Byington previously worked at the U. in a number of roles. She was a professor of pediatrics at the U. and as associate vice president of faculty and academic affairs for the U. Health Sciences Center and vice dean for academic affairs and faculty development to the U. School of Medicine.

"As a Mexican-American woman in academic medicine, she has worked throughout her career to end health disparities and increase health equity. She has also worked for a more inclusive academy. In her administrative roles, she has developed and supported faculty mentoring programs and policies and processes for faculty diversity, salary equity and parental leave," the Board of Higher Education said.

Jayathi Murthy is one of three finalists to becomes president of the University of Utah.
Jayathi Murthy is one of three finalists to becomes president of the University of Utah. (Photo: University of Utah)

Officials say Murthy has helped UCLA Samueli grow in technological advancement areas, including engineering in medicine and biology; sustainable and resilient urban systems; artificial intelligence, machine learning and data science; cybersecurity and the future internet; robotics and cyber-physical systems; and advanced materials and manufacturing.

Previously, Murthy taught mechanical engineering as a professor at Arizona State University, Purdue University and Carnegie Mellon University.

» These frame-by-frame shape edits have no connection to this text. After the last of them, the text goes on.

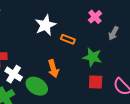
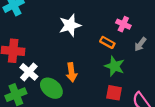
pink cross: (95, 17) -> (123, 24), turned -32
orange rectangle: (68, 39) -> (107, 42), moved

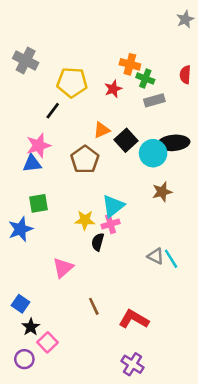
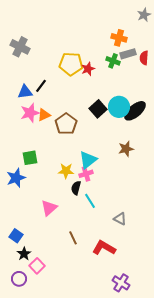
orange cross: (130, 64) -> (119, 38), moved
yellow pentagon: (72, 82) -> (71, 64), moved
gray rectangle: (154, 100) -> (128, 54), moved
orange triangle: (102, 130) -> (44, 115), moved
black ellipse: (174, 143) -> (135, 111), turned -35
cyan circle: (153, 153) -> (119, 107), moved
blue triangle: (32, 163) -> (25, 92), moved
gray triangle: (156, 256) -> (120, 219), moved
cyan line: (171, 259) -> (90, 201), moved
purple cross: (132, 364) -> (121, 283), moved

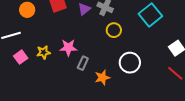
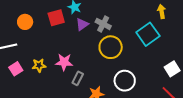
yellow circle: (114, 30) -> (111, 47), size x1.5

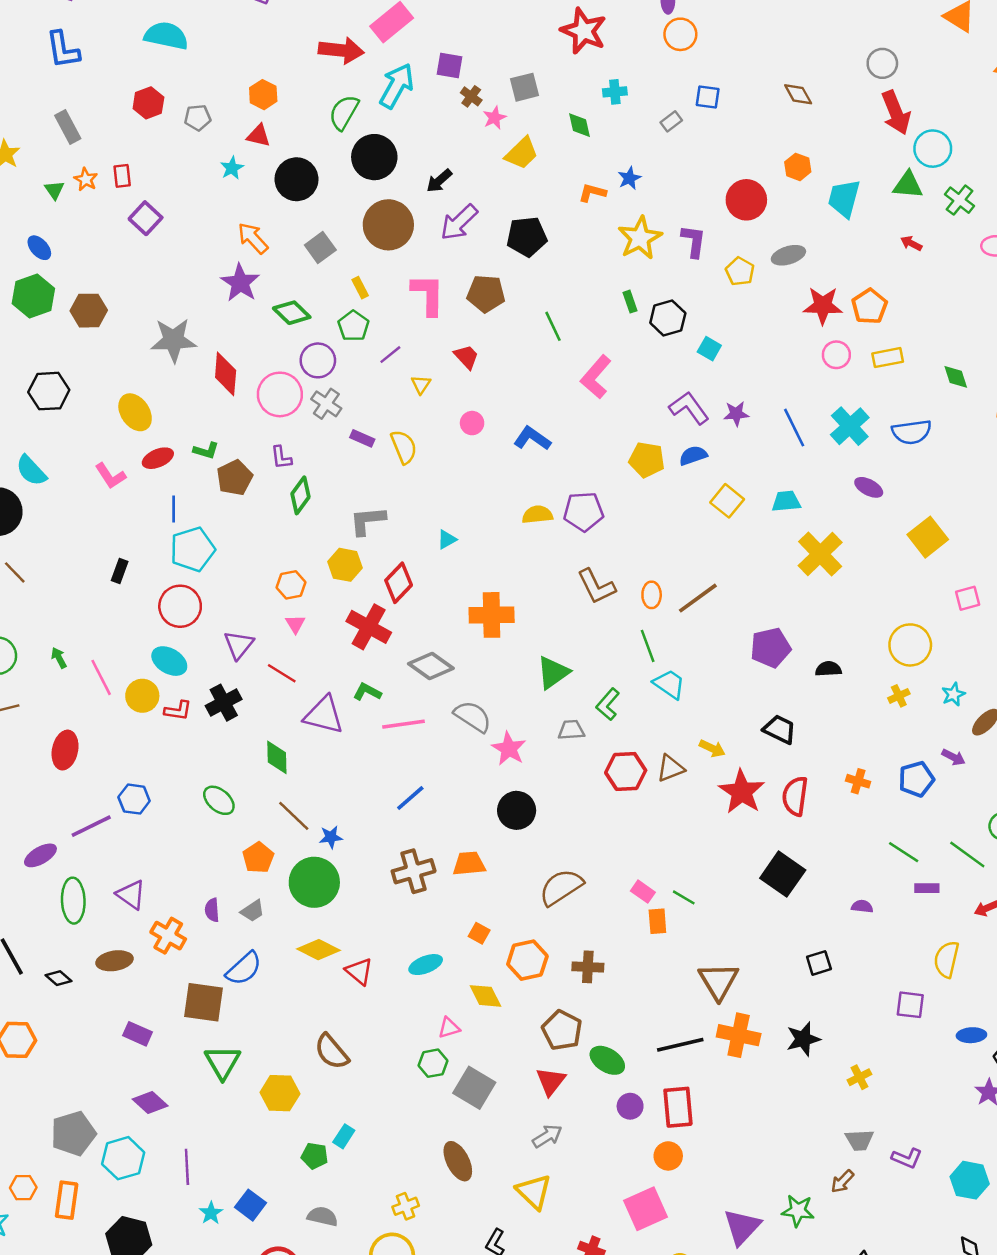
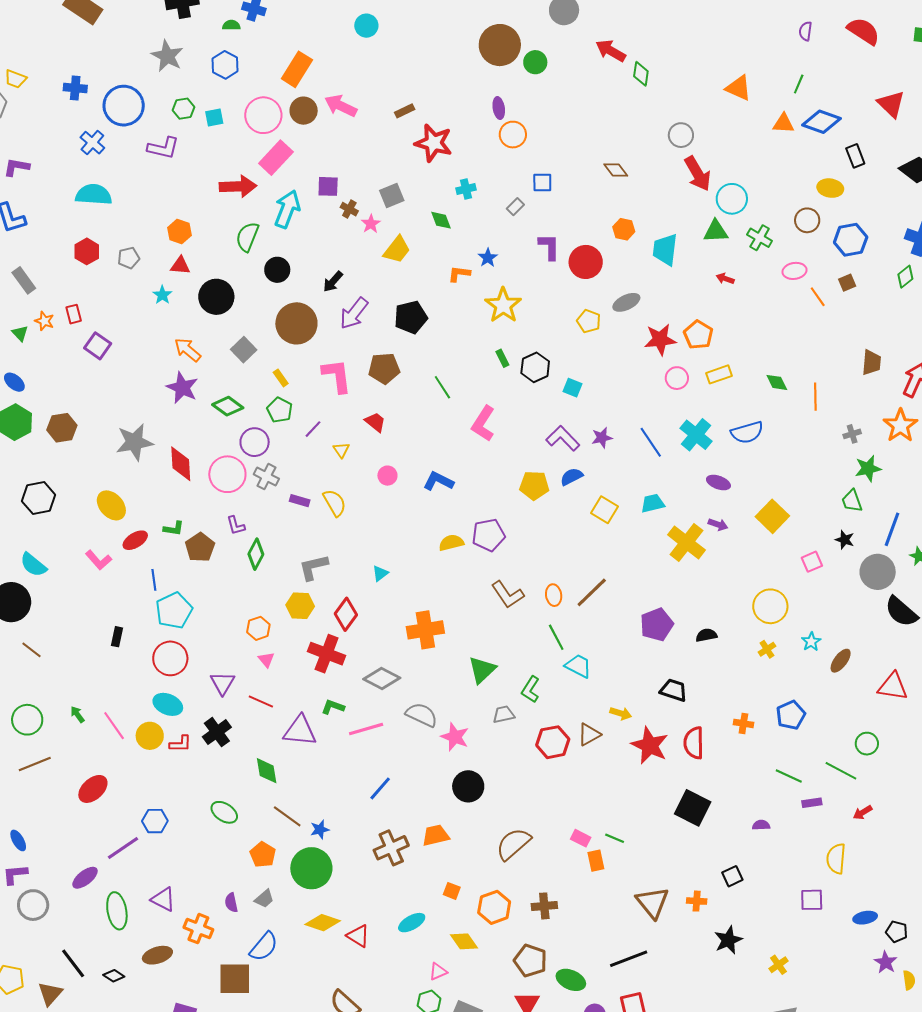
black circle: (374, 157) -> (277, 270), size x0.7
purple L-shape: (694, 241) -> (549, 247), moved
red ellipse: (65, 750) -> (93, 789), turned 44
purple arrow: (953, 757) -> (718, 525), moved
orange cross: (739, 1035) -> (697, 901), moved, size x0.6

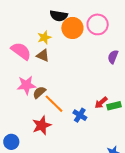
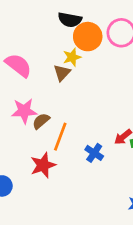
yellow star: (44, 37) -> (72, 57), moved
brown triangle: (43, 55) -> (62, 73), moved, turned 48
orange line: (54, 104) -> (60, 137), turned 65

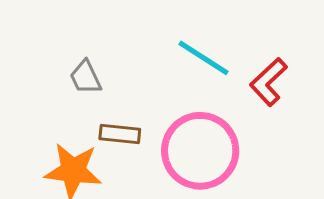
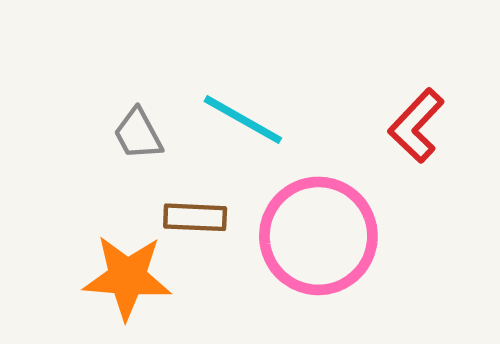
cyan line: (204, 58) -> (243, 120), moved

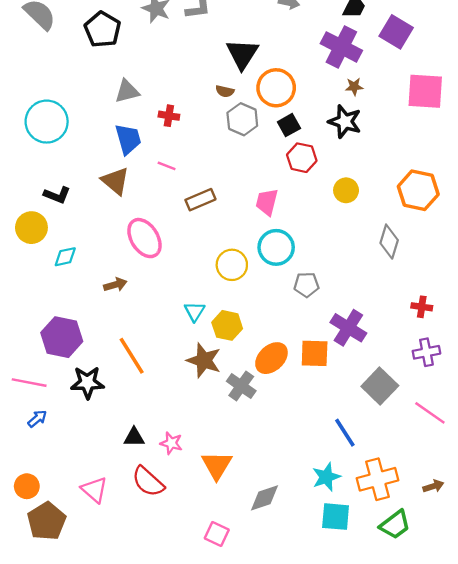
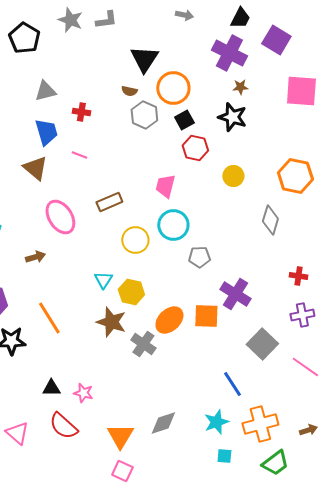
brown rectangle: (200, 200) -> (109, 202), moved
orange triangle: (217, 465) -> (120, 436), moved
gray diamond: (264, 498) -> (163, 423), moved
cyan square: (336, 517) -> (224, 456), size x0.6

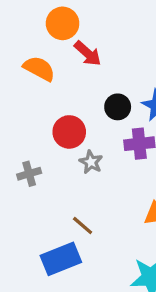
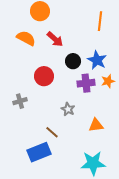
red arrow: (88, 53) -> (55, 39), moved
gray star: (91, 162) -> (68, 109), moved

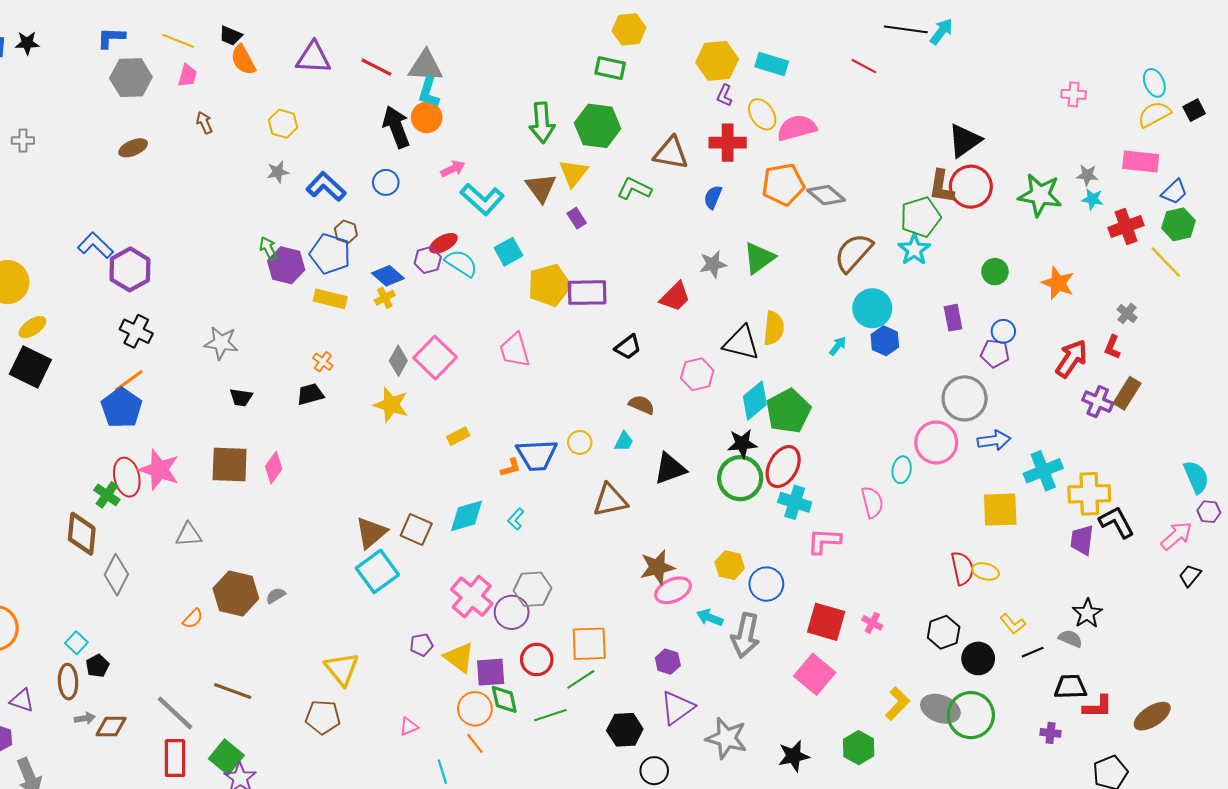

She was one of the first employees of Fluent, the developer of "the world's most widely used computational fluid dynamics software."

Randall Taylor is one of three finalists to becomes president of the University of Utah.
Randall Taylor is one of three finalists to becomes president of the University of Utah. (Photo: University of Utah)

Randall started working at the U. in 1999 and has served as dean of the Eccles School of Business for 12 years, during which officials say the value of the school "increased dramatically" with the expansion of experiential learning opportunities in "finance to social impact to policy creation." During his time as dean, the Marriner S. Eccles Institute for Economics and Quantitative Analysis, the Sorenson Impact Center, the Kem C. Gardner Policy Institute and the Goff Strategic Leadership Center opened.

"Under his leadership, the Eccles school has gained a national reputation as a place of innovation, garnering top 10 entrepreneurship rankings for both undergraduate and graduate programs. Currently, seven of the school's programs are ranked in the top 25," the Board of Higher Education said.

Before becoming dean, Randall was a professor of accounting for 11 years. With his guidance, the University Venture Fund became the largest student-run venture fund in the country, according to the board.

"I'm grateful to the search committee for their time, commitment and hard work in identifying three tremendous leaders as candidates for University of Utah president. Each would be an outstanding choice to lead Utah's flagship university and is well positioned to continue the U.'s upward trajectory," Christian Gardner, search committee co-chairman and chairman of the university's board of trustees, said in the statement.

The finalists will be on the University of Utah campus on Wednesday, Aug. 4 to meet with groups representing faculty, staff, students, trustees and administration, the Board of Higher Education said in a statement. Each finalist will participate in a public meeting that evening, where attendees from the university community and public can ask questions of each candidate.

The following day, the board will interview the finalists in a closed session and will likely select the president that evening.